Dataset entries

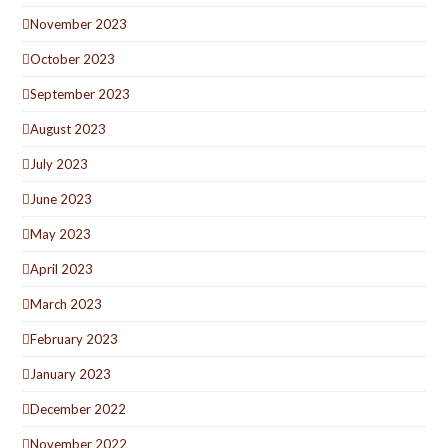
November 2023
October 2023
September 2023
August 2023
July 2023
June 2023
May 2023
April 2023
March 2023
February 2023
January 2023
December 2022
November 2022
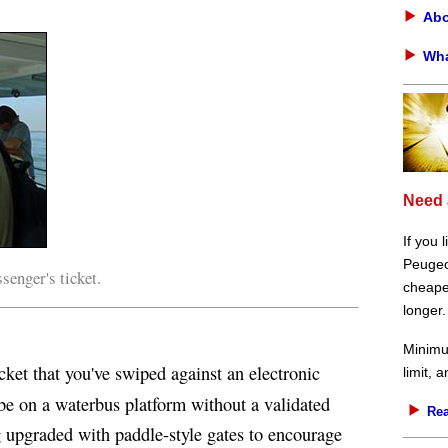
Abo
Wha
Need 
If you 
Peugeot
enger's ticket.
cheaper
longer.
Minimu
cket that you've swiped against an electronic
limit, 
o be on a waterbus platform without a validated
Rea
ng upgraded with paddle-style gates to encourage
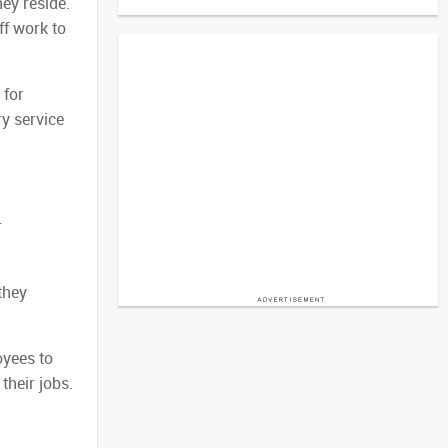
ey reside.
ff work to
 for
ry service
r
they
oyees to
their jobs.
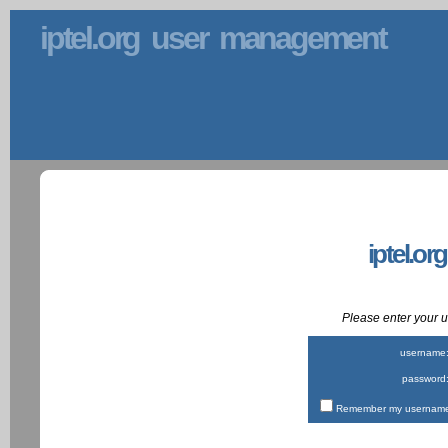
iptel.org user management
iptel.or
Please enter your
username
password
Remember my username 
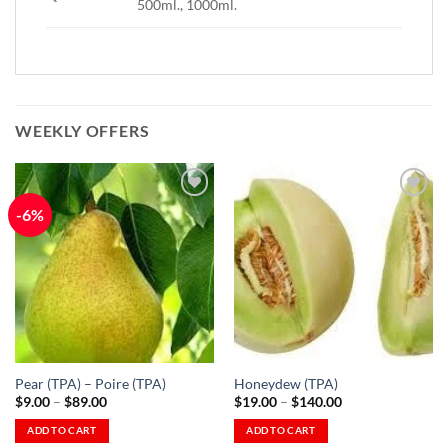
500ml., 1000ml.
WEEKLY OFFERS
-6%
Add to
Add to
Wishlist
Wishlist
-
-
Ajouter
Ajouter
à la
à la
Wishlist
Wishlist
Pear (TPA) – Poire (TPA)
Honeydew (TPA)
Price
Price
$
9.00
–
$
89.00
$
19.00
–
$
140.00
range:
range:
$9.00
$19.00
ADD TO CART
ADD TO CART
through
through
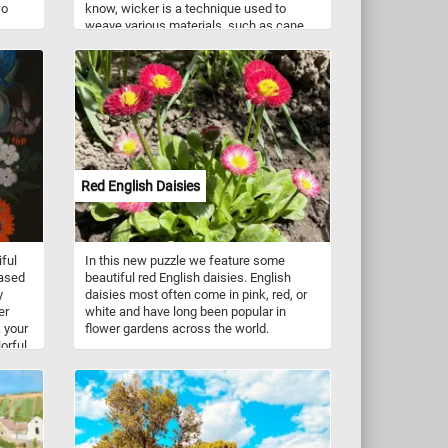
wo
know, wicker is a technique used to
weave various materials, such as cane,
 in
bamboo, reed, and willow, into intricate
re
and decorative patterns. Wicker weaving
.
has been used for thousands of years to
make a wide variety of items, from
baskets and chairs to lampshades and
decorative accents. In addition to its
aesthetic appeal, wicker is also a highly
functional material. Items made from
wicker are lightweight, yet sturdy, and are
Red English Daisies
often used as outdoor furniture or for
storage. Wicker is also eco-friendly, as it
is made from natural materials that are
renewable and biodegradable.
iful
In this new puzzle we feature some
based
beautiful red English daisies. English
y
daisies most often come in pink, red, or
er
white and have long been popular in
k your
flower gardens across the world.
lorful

== HOW TO COMPLETE THIS TASK ==
In the copy, keep every line of the data above exactly and drop each picture.

== EXERCISE RESPONSE ==
November 2023
October 2023
September 2023
August 2023
July 2023
June 2023
May 2023
April 2023
March 2023
February 2023
January 2023
December 2022
November 2022
Abo
Wha
Need 
If you 
Peugeot
enger's ticket.
cheaper
longer.
Minimu
cket that you've swiped against an electronic
limit, 
o be on a waterbus platform without a validated
Rea
ng upgraded with paddle-style gates to encourage
ey reside.
ff work to
 for
ry service
r
they
oyees to
their jobs.
iptel.org user management
iptel.or
Please enter your
username
password
Remember my username 
500ml., 1000ml.
WEEKLY OFFERS
-6%
Add to
Add to
Wishlist
Wishlist
-
-
Ajouter
Ajouter
à la
à la
Wishlist
Wishlist
Pear (TPA) – Poire (TPA)
Honeydew (TPA)
Price
Price
$
9.00
–
$
89.00
$
19.00
–
$
140.00
range:
range:
$9.00
$19.00
ADD TO CART
ADD TO CART
through
through
wo
know, wicker is a technique used to
weave various materials, such as cane,
 in
bamboo, reed, and willow, into intricate
re
and decorative patterns. Wicker weaving
.
has been used for thousands of years to
make a wide variety of items, from
baskets and chairs to lampshades and
decorative accents. In addition to its
aesthetic appeal, wicker is also a highly
functional material. Items made from
wicker are lightweight, yet sturdy, and are
Red English Daisies
often used as outdoor furniture or for
storage. Wicker is also eco-friendly, as it
is made from natural materials that are
renewable and biodegradable.
iful
In this new puzzle we feature some
based
beautiful red English daisies. English
y
daisies most often come in pink, red, or
er
white and have long been popular in
k your
flower gardens across the world.
lorful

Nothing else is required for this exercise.